◆ **EXCERPTED PASSAGE**:
Location
- 81 Panther Way Hamlin, West Virginia 25523 United States
- 38°16′32.8″N 82°6′58.4″W﻿ / ﻿38.275778°N 82.116222°W

Information
- Type: Public secondary school
- School district: Lincoln County Schools
- Superintendent: Frank Barnett
- Principal: John Roy
- Teaching staff: 56.50 (on an FTE basis)
- Grades: 9-12
- Enrollment: 837 (2023-2024)
- Student to teacher ratio: 14.81
- Colors: Carolina Blue Black Silver
- Nickname: Panthers
- Website: www.lincolncountypanthers.net

= Lincoln County High School (West Virginia) =

Lincoln County High School is a Class AAA high school in Hamlin, West Virginia. It was built between 2004 and 2006 and completed in time for the 2006/07 school year.

==Consolidation==
Lincoln County High School was formed from four former high schools in the county: Guyan Valley High School in Pleasant View, Duval High School in Griffithsville, Hamlin High School in Hamlin, and Harts High School in Harts.

The idea for consolidation was discussed for years, and protests and votes held the process back. Finally in 2000 due to low standardized test scores and poor school conditions the state board of education took over the county school system. Almost immediately consolidation was put into action and Lincoln County High School was built. Many possible spots for which the school would have been built include the area around Mud River Lake in the central part of the county but the town of Hamlin was chosen due to it being the political center of the county.

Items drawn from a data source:

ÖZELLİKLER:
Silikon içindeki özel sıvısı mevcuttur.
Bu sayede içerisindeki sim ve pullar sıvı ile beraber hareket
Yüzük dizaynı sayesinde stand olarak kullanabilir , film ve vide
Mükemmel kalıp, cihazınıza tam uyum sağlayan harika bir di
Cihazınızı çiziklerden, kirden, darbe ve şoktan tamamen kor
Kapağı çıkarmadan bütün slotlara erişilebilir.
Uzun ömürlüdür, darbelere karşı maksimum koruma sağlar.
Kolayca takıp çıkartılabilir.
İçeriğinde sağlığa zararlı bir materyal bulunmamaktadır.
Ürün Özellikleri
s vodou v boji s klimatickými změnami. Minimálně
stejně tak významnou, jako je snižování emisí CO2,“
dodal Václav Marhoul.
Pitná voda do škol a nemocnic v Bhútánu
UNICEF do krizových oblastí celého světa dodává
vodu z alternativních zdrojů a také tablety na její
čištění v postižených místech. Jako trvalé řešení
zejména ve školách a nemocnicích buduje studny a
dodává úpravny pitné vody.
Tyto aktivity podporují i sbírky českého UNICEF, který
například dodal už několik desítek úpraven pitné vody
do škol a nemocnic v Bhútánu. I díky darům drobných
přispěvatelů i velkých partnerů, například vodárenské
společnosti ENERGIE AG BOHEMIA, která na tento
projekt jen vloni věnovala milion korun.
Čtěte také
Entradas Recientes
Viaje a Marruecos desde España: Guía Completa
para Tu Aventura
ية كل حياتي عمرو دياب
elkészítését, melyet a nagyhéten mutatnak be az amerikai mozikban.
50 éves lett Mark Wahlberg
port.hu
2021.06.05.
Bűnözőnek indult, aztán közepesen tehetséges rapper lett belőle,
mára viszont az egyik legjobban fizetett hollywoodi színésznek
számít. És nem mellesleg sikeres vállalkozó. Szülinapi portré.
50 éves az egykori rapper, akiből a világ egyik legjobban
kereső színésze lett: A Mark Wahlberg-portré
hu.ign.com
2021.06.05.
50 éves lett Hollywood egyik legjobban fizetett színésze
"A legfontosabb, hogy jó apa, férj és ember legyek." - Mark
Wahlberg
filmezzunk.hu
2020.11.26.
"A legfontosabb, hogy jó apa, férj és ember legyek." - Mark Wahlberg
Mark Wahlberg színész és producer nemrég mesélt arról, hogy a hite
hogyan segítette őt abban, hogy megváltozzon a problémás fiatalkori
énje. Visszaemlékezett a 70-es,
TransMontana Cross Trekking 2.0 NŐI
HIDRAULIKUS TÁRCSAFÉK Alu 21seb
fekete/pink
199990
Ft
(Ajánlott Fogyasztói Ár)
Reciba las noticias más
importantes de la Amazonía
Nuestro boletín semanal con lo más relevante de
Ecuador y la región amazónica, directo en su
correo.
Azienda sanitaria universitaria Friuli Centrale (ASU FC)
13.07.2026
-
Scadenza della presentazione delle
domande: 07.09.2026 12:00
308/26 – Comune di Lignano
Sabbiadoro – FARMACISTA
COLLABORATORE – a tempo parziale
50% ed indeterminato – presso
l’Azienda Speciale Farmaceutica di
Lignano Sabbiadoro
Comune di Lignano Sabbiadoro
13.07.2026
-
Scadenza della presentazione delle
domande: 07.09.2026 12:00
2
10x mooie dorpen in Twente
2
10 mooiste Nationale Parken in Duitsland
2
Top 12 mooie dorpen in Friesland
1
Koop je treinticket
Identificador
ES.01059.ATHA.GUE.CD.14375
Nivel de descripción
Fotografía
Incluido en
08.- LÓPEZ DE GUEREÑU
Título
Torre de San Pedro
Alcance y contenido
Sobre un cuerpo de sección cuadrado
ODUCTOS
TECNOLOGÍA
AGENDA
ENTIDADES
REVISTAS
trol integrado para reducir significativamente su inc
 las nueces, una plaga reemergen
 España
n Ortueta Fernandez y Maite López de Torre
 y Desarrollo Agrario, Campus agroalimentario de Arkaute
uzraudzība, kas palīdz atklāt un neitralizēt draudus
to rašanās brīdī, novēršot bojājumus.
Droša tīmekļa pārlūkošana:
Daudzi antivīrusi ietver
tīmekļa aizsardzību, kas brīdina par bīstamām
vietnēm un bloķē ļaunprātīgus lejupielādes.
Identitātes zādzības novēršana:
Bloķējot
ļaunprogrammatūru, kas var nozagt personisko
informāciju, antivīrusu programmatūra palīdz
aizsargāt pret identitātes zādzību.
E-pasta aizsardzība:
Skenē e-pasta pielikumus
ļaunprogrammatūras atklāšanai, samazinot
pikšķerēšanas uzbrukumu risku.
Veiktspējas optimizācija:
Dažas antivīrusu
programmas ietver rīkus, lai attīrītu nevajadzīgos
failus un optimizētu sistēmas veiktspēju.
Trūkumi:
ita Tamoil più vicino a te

◆ **EXERCISES TO COMPLETE**:
1) Answer these questions from the Lincoln County High School article.
(a) What was the school's enrollment in 2023-2024?
(b) In which town was Duval High School located?
(c) Why was the town of Hamlin chosen for the school?
2) For each statement below, say whether it agrees with the Lincoln County High School article, and quote the words that decide it.
(a) The school teaches grades 9 through 12.
(b) The school was built in the area around Mud River Lake.
(c) The state board of education took over the county school system in 2000.
3) Write the next part of the Lincoln County High School article, starting after its last sentence.

◆ **ANSWER SET**:
1)
(a) 837
(b) Griffithsville
(c) It was the political center of the county.

2)
(a) Yes: "Grades: 9-12"
(b) No: "the town of Hamlin was chosen due to it being the political center of the county"
(c) Yes: "Finally in 2000 due to low standardized test scores and poor school conditions the state board of education took over the county school system."

3)
Dana Snyder, principal of the consolidated Duval High School, was hired as the school’s first principal in 2006. Snyder would serve as Lincoln County High School’s principal until his retirement in 2019.

==Athletics==
Lincoln County High School's Panther's colors are Carolina blue, black, and silver.

The LCHS Softball team won two AAA state championships. The first in 2011 and the second in 2014

The school offers the following West Virginia Secondary School Activities Commission (WVSSAC) sanctioned sports:

- Baseball (boys)
- Basketball (girls and boys)
- Cheerleading (girls)
- Cross country (girls and boys)
- Football (boys)
- Golf (girls and boys)
- Soccer (girls and boys)
- Softball (girls)
- Tennis (girls and boys)
- Track (girls and boys)
- Volleyball (girls)
- Wrestling (boys)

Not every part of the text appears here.